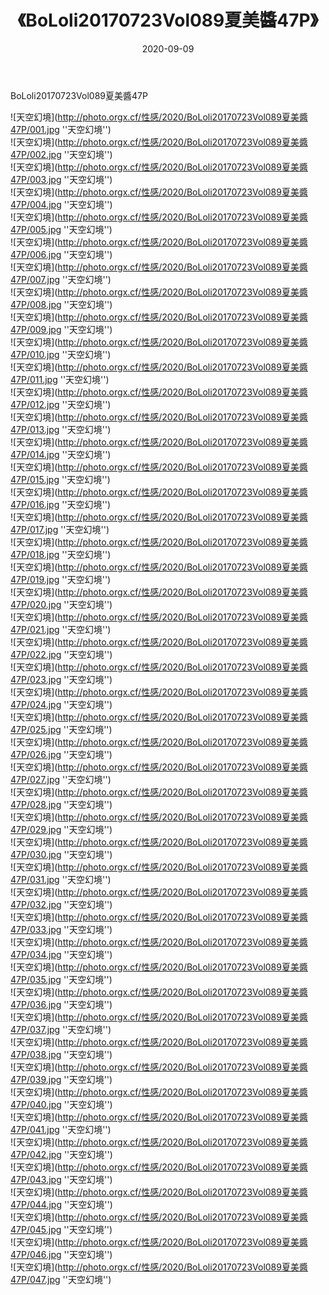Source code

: ﻿---
layout: post
title:  《BoLoli20170723Vol089夏美醬47P》
date:   2020-09-09
img: http://photo.orgx.cf/性感/2020/BoLoli20170723Vol089夏美醬47P/000.jpg
tags: [美女, 性感, 泳衣]
---

BoLoli20170723Vol089夏美醬47P



![天空幻境](http://photo.orgx.cf/性感/2020/BoLoli20170723Vol089夏美醬47P/001.jpg ''天空幻境'') <br>
![天空幻境](http://photo.orgx.cf/性感/2020/BoLoli20170723Vol089夏美醬47P/002.jpg ''天空幻境'') <br>
![天空幻境](http://photo.orgx.cf/性感/2020/BoLoli20170723Vol089夏美醬47P/003.jpg ''天空幻境'') <br>
![天空幻境](http://photo.orgx.cf/性感/2020/BoLoli20170723Vol089夏美醬47P/004.jpg ''天空幻境'') <br>
![天空幻境](http://photo.orgx.cf/性感/2020/BoLoli20170723Vol089夏美醬47P/005.jpg ''天空幻境'') <br>
![天空幻境](http://photo.orgx.cf/性感/2020/BoLoli20170723Vol089夏美醬47P/006.jpg ''天空幻境'') <br>
![天空幻境](http://photo.orgx.cf/性感/2020/BoLoli20170723Vol089夏美醬47P/007.jpg ''天空幻境'') <br>
![天空幻境](http://photo.orgx.cf/性感/2020/BoLoli20170723Vol089夏美醬47P/008.jpg ''天空幻境'') <br>
![天空幻境](http://photo.orgx.cf/性感/2020/BoLoli20170723Vol089夏美醬47P/009.jpg ''天空幻境'') <br>
![天空幻境](http://photo.orgx.cf/性感/2020/BoLoli20170723Vol089夏美醬47P/010.jpg ''天空幻境'') <br>
![天空幻境](http://photo.orgx.cf/性感/2020/BoLoli20170723Vol089夏美醬47P/011.jpg ''天空幻境'') <br>
![天空幻境](http://photo.orgx.cf/性感/2020/BoLoli20170723Vol089夏美醬47P/012.jpg ''天空幻境'') <br>
![天空幻境](http://photo.orgx.cf/性感/2020/BoLoli20170723Vol089夏美醬47P/013.jpg ''天空幻境'') <br>
![天空幻境](http://photo.orgx.cf/性感/2020/BoLoli20170723Vol089夏美醬47P/014.jpg ''天空幻境'') <br>
![天空幻境](http://photo.orgx.cf/性感/2020/BoLoli20170723Vol089夏美醬47P/015.jpg ''天空幻境'') <br>
![天空幻境](http://photo.orgx.cf/性感/2020/BoLoli20170723Vol089夏美醬47P/016.jpg ''天空幻境'') <br>
![天空幻境](http://photo.orgx.cf/性感/2020/BoLoli20170723Vol089夏美醬47P/017.jpg ''天空幻境'') <br>
![天空幻境](http://photo.orgx.cf/性感/2020/BoLoli20170723Vol089夏美醬47P/018.jpg ''天空幻境'') <br>
![天空幻境](http://photo.orgx.cf/性感/2020/BoLoli20170723Vol089夏美醬47P/019.jpg ''天空幻境'') <br>
![天空幻境](http://photo.orgx.cf/性感/2020/BoLoli20170723Vol089夏美醬47P/020.jpg ''天空幻境'') <br>
![天空幻境](http://photo.orgx.cf/性感/2020/BoLoli20170723Vol089夏美醬47P/021.jpg ''天空幻境'') <br>
![天空幻境](http://photo.orgx.cf/性感/2020/BoLoli20170723Vol089夏美醬47P/022.jpg ''天空幻境'') <br>
![天空幻境](http://photo.orgx.cf/性感/2020/BoLoli20170723Vol089夏美醬47P/023.jpg ''天空幻境'') <br>
![天空幻境](http://photo.orgx.cf/性感/2020/BoLoli20170723Vol089夏美醬47P/024.jpg ''天空幻境'') <br>
![天空幻境](http://photo.orgx.cf/性感/2020/BoLoli20170723Vol089夏美醬47P/025.jpg ''天空幻境'') <br>
![天空幻境](http://photo.orgx.cf/性感/2020/BoLoli20170723Vol089夏美醬47P/026.jpg ''天空幻境'') <br>
![天空幻境](http://photo.orgx.cf/性感/2020/BoLoli20170723Vol089夏美醬47P/027.jpg ''天空幻境'') <br>
![天空幻境](http://photo.orgx.cf/性感/2020/BoLoli20170723Vol089夏美醬47P/028.jpg ''天空幻境'') <br>
![天空幻境](http://photo.orgx.cf/性感/2020/BoLoli20170723Vol089夏美醬47P/029.jpg ''天空幻境'') <br>
![天空幻境](http://photo.orgx.cf/性感/2020/BoLoli20170723Vol089夏美醬47P/030.jpg ''天空幻境'') <br>
![天空幻境](http://photo.orgx.cf/性感/2020/BoLoli20170723Vol089夏美醬47P/031.jpg ''天空幻境'') <br>
![天空幻境](http://photo.orgx.cf/性感/2020/BoLoli20170723Vol089夏美醬47P/032.jpg ''天空幻境'') <br>
![天空幻境](http://photo.orgx.cf/性感/2020/BoLoli20170723Vol089夏美醬47P/033.jpg ''天空幻境'') <br>
![天空幻境](http://photo.orgx.cf/性感/2020/BoLoli20170723Vol089夏美醬47P/034.jpg ''天空幻境'') <br>
![天空幻境](http://photo.orgx.cf/性感/2020/BoLoli20170723Vol089夏美醬47P/035.jpg ''天空幻境'') <br>
![天空幻境](http://photo.orgx.cf/性感/2020/BoLoli20170723Vol089夏美醬47P/036.jpg ''天空幻境'') <br>
![天空幻境](http://photo.orgx.cf/性感/2020/BoLoli20170723Vol089夏美醬47P/037.jpg ''天空幻境'') <br>
![天空幻境](http://photo.orgx.cf/性感/2020/BoLoli20170723Vol089夏美醬47P/038.jpg ''天空幻境'') <br>
![天空幻境](http://photo.orgx.cf/性感/2020/BoLoli20170723Vol089夏美醬47P/039.jpg ''天空幻境'') <br>
![天空幻境](http://photo.orgx.cf/性感/2020/BoLoli20170723Vol089夏美醬47P/040.jpg ''天空幻境'') <br>
![天空幻境](http://photo.orgx.cf/性感/2020/BoLoli20170723Vol089夏美醬47P/041.jpg ''天空幻境'') <br>
![天空幻境](http://photo.orgx.cf/性感/2020/BoLoli20170723Vol089夏美醬47P/042.jpg ''天空幻境'') <br>
![天空幻境](http://photo.orgx.cf/性感/2020/BoLoli20170723Vol089夏美醬47P/043.jpg ''天空幻境'') <br>
![天空幻境](http://photo.orgx.cf/性感/2020/BoLoli20170723Vol089夏美醬47P/044.jpg ''天空幻境'') <br>
![天空幻境](http://photo.orgx.cf/性感/2020/BoLoli20170723Vol089夏美醬47P/045.jpg ''天空幻境'') <br>
![天空幻境](http://photo.orgx.cf/性感/2020/BoLoli20170723Vol089夏美醬47P/046.jpg ''天空幻境'') <br>
![天空幻境](http://photo.orgx.cf/性感/2020/BoLoli20170723Vol089夏美醬47P/047.jpg ''天空幻境'') <br>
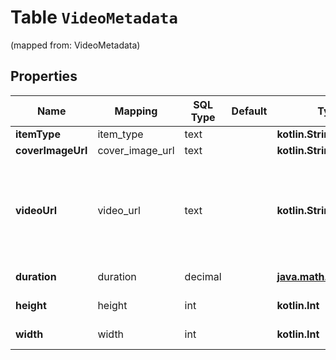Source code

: 
# Table `VideoMetadata`
(mapped from: VideoMetadata)

## Properties
Name | Mapping | SQL Type | Default | Type | Description | Notes
---- | ------- | -------- | ------- | ---- | ----------- | -----
**itemType** | item_type | text |  | **kotlin.String** |  |  [optional]
**coverImageUrl** | cover_image_url | text |  | **kotlin.String** |  |  [optional]
**videoUrl** | video_url | text |  | **kotlin.String** | Video url (720p). &lt;/p&gt;&lt;strong&gt;Note:&lt;/strong&gt; This field is limited and not available to all apps. |  [optional]
**duration** | duration | decimal |  | [**java.math.BigDecimal**](java.math.BigDecimal.md) | Duration (in milliseconds) |  [optional]
**height** | height | int |  | **kotlin.Int** | Height (in pixels) |  [optional]
**width** | width | int |  | **kotlin.Int** | Width (in pixels) |  [optional]








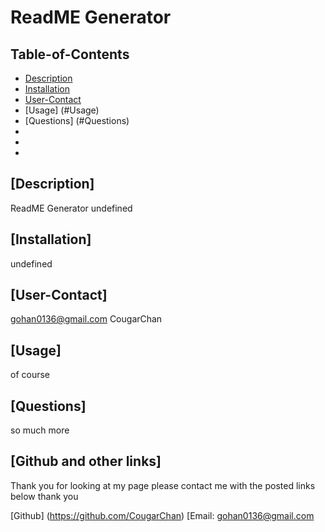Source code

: # ReadME Generator

  ## Table-of-Contents
  - [Description](#description)
  - [Installation](#installation)
  - [User-Contact](#User-Contact)
  - [Usage] (#Usage)
  - [Questions] (#Questions)
  - 
  -
  -
  
  ## [Description] 
  ReadME Generator
  undefined

  ## [Installation] 
  undefined

  ## [User-Contact] 
  gohan0136@gmail.com
  CougarChan

  ## [Usage] 
   of course

   
  ## [Questions] 
   so much more
   ## [Github and other links] 
     
   Thank you for looking at my page please contact me with the posted links below thank you

   [Github] (https://github.com/CougarChan)
   [Email: gohan0136@gmail.com


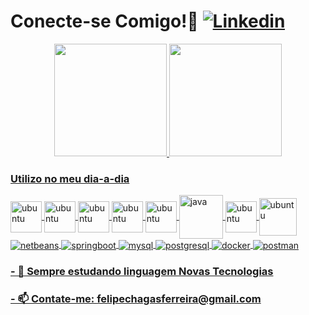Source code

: # Conecte-se Comigo!👋 [![Linkedin](https://img.shields.io/badge/LinkedIn-0077B5?style=for-the-badge&logo=linkedin&logoColor=white)](https://linkedin.com/in/felipe-chagas/)


<div align="center">
  <a href="https://github.com/felipeechagas">
  <img height="180em" src="https://github-readme-stats.vercel.app/api?username=felipeechagas&show_icons=true&theme=dracula&include_all_commits=true&count_private=true"/>
  <img height="180em" src="https://github-readme-stats.vercel.app/api/top-langs/?username=felipeechagas&layout=compact&langs_count=7&theme=dracula"/>
</div>

### Utilizo no meu dia-a-dia

<div style = "display: inline_block">
  <img align="center" alt="ubuntu" src="https://cdn.jsdelivr.net/gh/devicons/devicon/icons/ubuntu/ubuntu-plain-wordmark.svg" width="50px" heidth="50px"/>
  <img align="center" alt="ubuntu" src="https://cdn.jsdelivr.net/gh/devicons/devicon/icons/windows8/windows8-original.svg" width="50px" heidth="50px"/>
  <img align="center" alt="ubuntu" src="https://cdn.jsdelivr.net/gh/devicons/devicon/icons/html5/html5-original.svg" width="50px" heidth="50px"/>
  <img align="center" alt="ubuntu" src="https://cdn.jsdelivr.net/gh/devicons/devicon/icons/css3/css3-original.svg" width="50px" heidth="50px"/>
  <img align="center" alt="ubuntu" src="https://cdn.jsdelivr.net/gh/devicons/devicon/icons/angularjs/angularjs-original.svg" width="50px" heidth="50px"/>  
  <img align="center" alt="java" src="https://cdn.jsdelivr.net/gh/devicons/devicon/icons/java/java-original-wordmark.svg" width=70px" heidth="70px"/>
  <img align="center" alt="ubuntu" src="https://cdn.jsdelivr.net/gh/devicons/devicon/icons/javascript/javascript-original.svg" width="50px" heidth="50px"/>  
  <img align="center" alt="ubuntu" src="https://cdn.jsdelivr.net/gh/devicons/devicon/icons/vscode/vscode-original-wordmark.svg" width="60px" heidth="60px"/>
</div>
  <div style = "display: inline_block">
    <img align="center" alt="netbeans" src="https://img.shields.io/badge/NetBeansIDE-1B6AC6.svg?style=for-the-badge&logo=apache-netbeans-ide&logoColor=white"/>
    <img align="center" alt="springboot" src="https://img.shields.io/badge/Spring-6DB33F?style=for-the-badge&logo=spring&logoColor=white"/>
    <img align="center" alt="mysql" src="https://img.shields.io/badge/MySQL-00000F?style=for-the-badge&logo=mysql&logoColor=white"/>
    <img align="center" alt="postgresql" src="https://img.shields.io/badge/PostgreSQL-316192?style=for-the-badge&logo=postgresql&logoColor=white"/>
    <img align="center" alt="docker" src="https://img.shields.io/badge/docker-%230db7ed.svg?style=for-the-badge&logo=docker&logoColor=white"/>
    <img align="center" alt="postman" src="https://img.shields.io/badge/Postman-FF6C37?style=for-the-badge&logo=postman&logoColor=white"/>
    
  </div>
    
### - 🌱 Sempre estudando linguagem Novas Tecnologias
### - 📫 Contate-me: felipechagasferreira@gmail.com


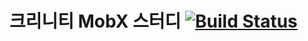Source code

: # 크리니티 MobX 스터디 [![Build Status](https://travis-ci.com/SayBGM/React-and-Mobx-Example.svg?branch=master)](https://travis-ci.com/SayBGM/React-and-Mobx-Example)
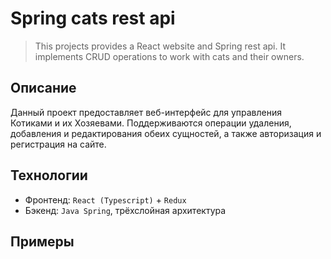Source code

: # Spring cats rest api
 
> This projects provides a React website and Spring rest api. It implements CRUD operations to work with cats and their owners.

## Описание
Данный проект предоставляет веб-интерфейс для управления Котиками и их Хозяевами. Поддерживаются операции удаления, добавления и редактирования обеих сущностей, а также авторизация и регистрация на сайте.

## Технологии
- Фронтенд: `React (Typescript)` + `Redux`
- Бэкенд: `Java Spring`, трёхслойная архитектура

## Примеры

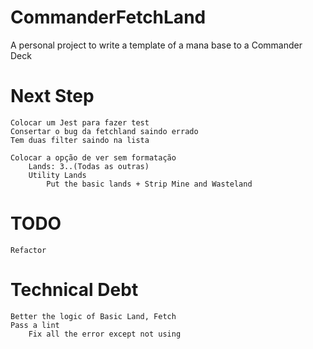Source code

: # CommanderFetchLand
A personal project to write a template of a mana base to a Commander Deck
# Next Step
	Colocar um Jest para fazer test
	Consertar o bug da fetchland saindo errado 
	Tem duas filter saindo na lista 

	Colocar a opção de ver sem formatação 	
		Lands: 3..(Todas as outras)
		Utility Lands
		 	Put the basic lands + Strip Mine and Wasteland
# TODO
	Refactor

# Technical Debt
	Better the logic of Basic Land, Fetch
	Pass a lint
		Fix all the error except not using
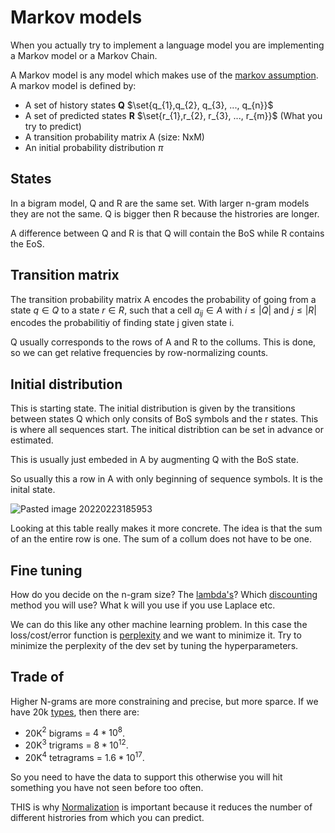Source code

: # Markov models 
When you actually try to implement a language model you are implementing a Markov model or a Markov Chain.

A Markov model is any model which makes use of the [markov assumption](markov%20assumption.md). A markov model is defined by:

- A set of history states **Q** $\set{q_{1},q_{2}, q_{3}, ..., q_{n}}$ 
- A set of predicted states **R** $\set{r_{1},r_{2}, r_{3}, ..., r_{m}}$ (What you try to predict)
- A transition probability matrix A (size: NxM)
- An initial probability distribution $\pi$

## States
In a bigram model, Q and R are the same set. With larger n-gram models they are not the same. Q is bigger then R because the histrories are longer. 

A difference between Q and R is that Q will contain the BoS while R contains the EoS.

## Transition matrix 
The transition probability matrix A encodes the probability of going from a state $q \in Q$ to a state $r \in R$, such that a cell $a_{ij} \in A$ with $i \leq |Q|$ and $j \leq |R|$ encodes the probabilitiy of finding state j given state i.

Q usually corresponds to the rows of A and R to the collums. This is done, so we can get relative frequencies by row-normalizing counts. 

## Initial distribution 
This is starting state. The initial distribution is given by the transitions between states Q which only consits of BoS symbols and the r states. This is where all sequences start. The initical distribtion can be set in advance or estimated. 

This is usually just embeded in A by augmenting Q with the BoS state.

So usually this a row in A with only beginning of sequence symbols. It is the inital state.

![Pasted image 20220223185953](Pasted%20image%2020220223185953.png)

Looking at this table really makes it more concrete. The idea is that the sum of an the entire row is one. The sum of a collum does not have to be one. 

## Fine tuning
How do you decide on the n-gram size? The [lambda's](Smoothing.md)? Which [discounting](Smoothing.md) method you will use? What k will you use if you use Laplace etc.

We can do this like any other machine learning problem. In this case the loss/cost/error function is [perplexity](perplexity.md) and we want to minimize it. Try to minimize the perplexity of the dev set by tuning the hyperparameters.  


## Trade of
Higher N-grams are more constraining and precise, but more sparce. If we have 20k [types](Type.md), then there are:
- 20K$^2$ bigrams = $4*10^8$. 
- 20K$^{3}$ trigrams = $8 * 10^{12}$. 
- 20K$^{4}$ tetragrams = $1.6 * 10^{17}$. 

So you need to have the data to support this otherwise you will hit something you have not seen before too often. 

THIS is why [Normalization](normalization.md) is important because it reduces the number of different histrories from which you can predict. 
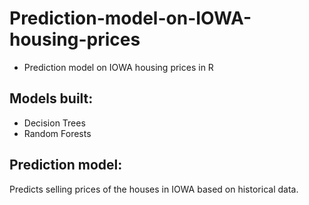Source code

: # Prediction-model-on-IOWA-housing-prices

- Prediction model on IOWA housing prices in R

Models built:
------------

- Decision Trees 
- Random Forests

Prediction model:
-----------------
Predicts selling prices of the houses in IOWA based on historical data.

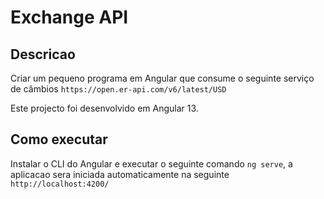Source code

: # Exchange API

## Descricao

Criar um pequeno programa em Angular que consume o seguinte serviço de câmbios `https://open.er-api.com/v6/latest/USD`


Este projecto foi desenvolvido em Angular 13.

## Como executar


Instalar o CLI do Angular e executar o seguinte comando `ng serve`, a aplicacao sera iniciada automaticamente na seguinte `http://localhost:4200/`



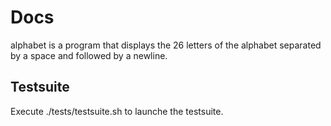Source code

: # Docs

alphabet is a program that displays the 26 letters of the alphabet separated by
a space and followed by a newline.

## Testsuite
Execute ./tests/testsuite.sh to launche the testsuite.

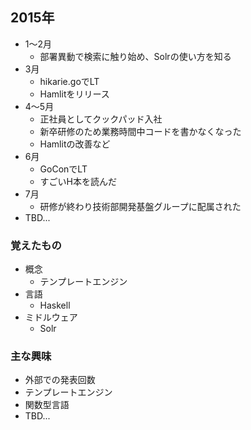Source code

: ## 2015年
- 1〜2月
  - 部署異動で検索に触り始め、Solrの使い方を知る
- 3月
  - hikarie.goでLT
  - Hamlitをリリース
- 4〜5月
  - 正社員としてクックパッド入社
  - 新卒研修のため業務時間中コードを書かなくなった
  - Hamlitの改善など
- 6月
  - GoConでLT
  - すごいH本を読んだ
- 7月
  - 研修が終わり技術部開発基盤グループに配属された
- TBD...

### 覚えたもの
- 概念　
  - テンプレートエンジン
- 言語
  - Haskell
- ミドルウェア
  - Solr

### 主な興味
- 外部での発表回数
- テンプレートエンジン
- 関数型言語
- TBD...
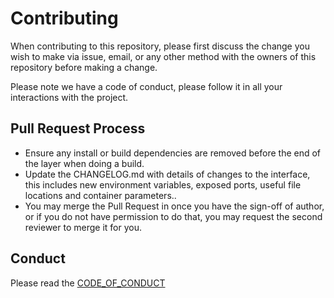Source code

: # Contributing

When contributing to this repository, please first discuss the change you wish to make via issue, email, or any other method with the owners of this repository before making a change. 

Please note we have a code of conduct, please follow it in all your interactions with the project.

## Pull Request Process

* Ensure any install or build dependencies are removed before the end of the layer when doing a build.
* Update the CHANGELOG.md with details of changes to the interface, this includes new environment variables, exposed ports, useful file locations and container parameters..
* You may merge the Pull Request in once you have the sign-off of author, or if you do not have permission to do that, you may request the second reviewer to merge it for you.

## Conduct
Please read the [CODE_OF_CONDUCT](CODE_OF_CONDUCT.md)
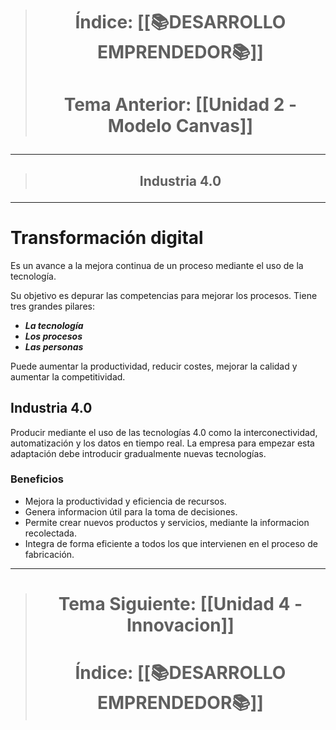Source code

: > # <p align = "center">Índice: [[📚DESARROLLO EMPRENDEDOR📚]]</p>
> # <p align = "center"> Tema Anterior: [[Unidad 2 - Modelo Canvas]]</p>
---
> ## <p align = "center">Industria 4.0</p>
---

# Transformación digital
Es un avance a la mejora continua de un proceso mediante el uso de la tecnología.

Su objetivo es depurar las competencias para mejorar los procesos.
Tiene tres grandes pilares:
- ***La tecnología***
- ***Los procesos***
- ***Las personas***

Puede aumentar la productividad, reducir costes, mejorar la calidad y aumentar la competitividad.

## Industria 4.0
Producir mediante el uso de las tecnologías 4.0 como la interconectividad, automatización y los datos en tiempo real. 
La empresa para empezar esta adaptación debe introducir gradualmente nuevas tecnologías.

### Beneficios
- Mejora la productividad y eficiencia de recursos.
- Genera informacion útil para la toma de decisiones.
- Permite crear nuevos productos y servicios, mediante la informacion recolectada.
- Integra de forma eficiente a todos los que intervienen en el proceso de fabricación.

---

> # <p align = "center"> Tema Siguiente: [[Unidad 4 -Innovacion]]</p>
> # <p align = "center">Índice: [[📚DESARROLLO EMPRENDEDOR📚]]</p>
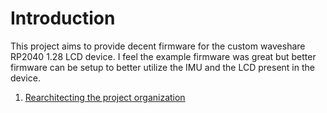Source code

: # Introduction
This project aims to provide decent firmware for the custom waveshare RP2040 1.28 LCD device. 
I feel the example firmware was great but better firmware can be setup to better utilize the 
IMU and the LCD present in the device. 

1. [Rearchitecting the project organization](new_arch.md)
◇ ◇ ◇ ◇ ◇ ◇ ◇
> TASK TO CARRY OUT
Copy exactly, and only, the lines from the line containing "- ***Los procesos***" through the final line of the material above, with no pictures.

> THE ANSWER
- ***Los procesos***
- ***Las personas***

Puede aumentar la productividad, reducir costes, mejorar la calidad y aumentar la competitividad.

## Industria 4.0
Producir mediante el uso de las tecnologías 4.0 como la interconectividad, automatización y los datos en tiempo real. 
La empresa para empezar esta adaptación debe introducir gradualmente nuevas tecnologías.

### Beneficios
- Mejora la productividad y eficiencia de recursos.
- Genera informacion útil para la toma de decisiones.
- Permite crear nuevos productos y servicios, mediante la informacion recolectada.
- Integra de forma eficiente a todos los que intervienen en el proceso de fabricación.

---

> # <p align = "center"> Tema Siguiente: [[Unidad 4 -Innovacion]]</p>
> # <p align = "center">Índice: [[📚DESARROLLO EMPRENDEDOR📚]]</p>
Source code

: # Introduction
This project aims to provide decent firmware for the custom waveshare RP2040 1.28 LCD device. 
I feel the example firmware was great but better firmware can be setup to better utilize the 
IMU and the LCD present in the device. 

1. [Rearchitecting the project organization](new_arch.md)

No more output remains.